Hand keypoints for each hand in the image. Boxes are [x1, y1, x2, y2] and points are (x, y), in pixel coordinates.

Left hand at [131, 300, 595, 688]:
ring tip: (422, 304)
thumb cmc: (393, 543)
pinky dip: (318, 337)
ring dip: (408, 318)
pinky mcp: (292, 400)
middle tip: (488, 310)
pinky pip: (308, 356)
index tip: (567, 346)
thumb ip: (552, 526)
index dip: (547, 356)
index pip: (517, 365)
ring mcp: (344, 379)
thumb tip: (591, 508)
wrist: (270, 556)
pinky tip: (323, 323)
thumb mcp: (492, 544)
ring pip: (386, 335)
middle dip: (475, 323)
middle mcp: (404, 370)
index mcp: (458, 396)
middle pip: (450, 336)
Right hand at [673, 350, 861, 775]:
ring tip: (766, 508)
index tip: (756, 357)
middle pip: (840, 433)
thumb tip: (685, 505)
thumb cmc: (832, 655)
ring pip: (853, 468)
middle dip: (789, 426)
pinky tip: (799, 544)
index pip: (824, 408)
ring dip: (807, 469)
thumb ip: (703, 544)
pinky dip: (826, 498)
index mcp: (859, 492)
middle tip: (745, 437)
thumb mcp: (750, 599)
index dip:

.....

Problem to work on:
Reproduce verbatim only the lines from the one holding "thumb cmc: (832, 655)" through the end of the records.

Result of this task:
thumb cmc: (832, 655)
ring pip: (853, 468)
middle dip: (789, 426)
pinky tip: (799, 544)
index pip: (824, 408)
ring dip: (807, 469)
thumb ip: (703, 544)
pinky dip: (826, 498)
index mcp: (859, 492)
middle tip: (745, 437)
thumb mcp: (750, 599)
index dip:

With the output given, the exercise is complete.